Tropical Peach Spread

ksrogers
17 years ago

No recipe exists for this combination, but if your daring and want to try making some, its well worth the effort.

Start with about a dozen peaches, and a dozen mixed varieties of Pluots. Place in boiling water to soften the skins. Then place in cold water and peel each fruit. Cut stone away from the flesh, and slice into small pieces. The mixture will be placed in a large pot. Add sugar, or other (Splenda) sweetener to taste. Bring just to a simmer, while mixing one small bottle each of mango, passion fruit, and guava juice concentrates.
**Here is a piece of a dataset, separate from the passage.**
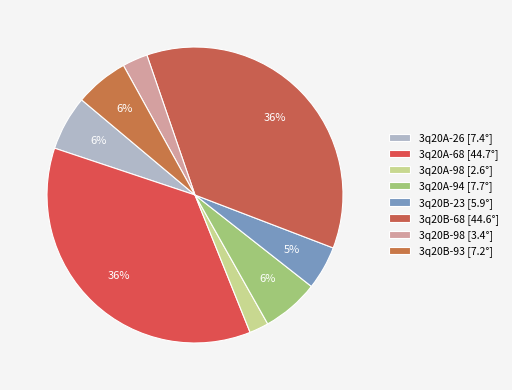

Does 3q20B-68 represent more than half of the total?

No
The concentrates should also be sweetened to taste, and mixed in a blender with a few pieces of crystalized ginger. I mix in Pomona pectin into the juice concentrates using the blender. Then, pour all the concentratepectin mixture into the simmering peach mixture and bring back up to a boil. Add the calcium water (used the whole package of calcium as well as Pomona pectin). Stir so that the mixture will not get scorched. Add about 2-3 tablespoons of ascorbic acid to the boiling mix. Fill pint jars with the mixture (usually yields about 10 pints). Follow the processing time for fruit jams in pints and allow to cool. The mixture will be loose at room temperature, but should thicken slightly when cooled. If you prefer to have a stiffer product, you can add more pectin.

Because I cannot enjoy much in the way of high potassium foods, this one was worth the effort and will be eaten very sparingly. The juice concentrates are available from several supermarkets, in the ethnic section for Spanish foods. The brand name of the juice concentrates is- Datruta. Other juice concentrates can also be used.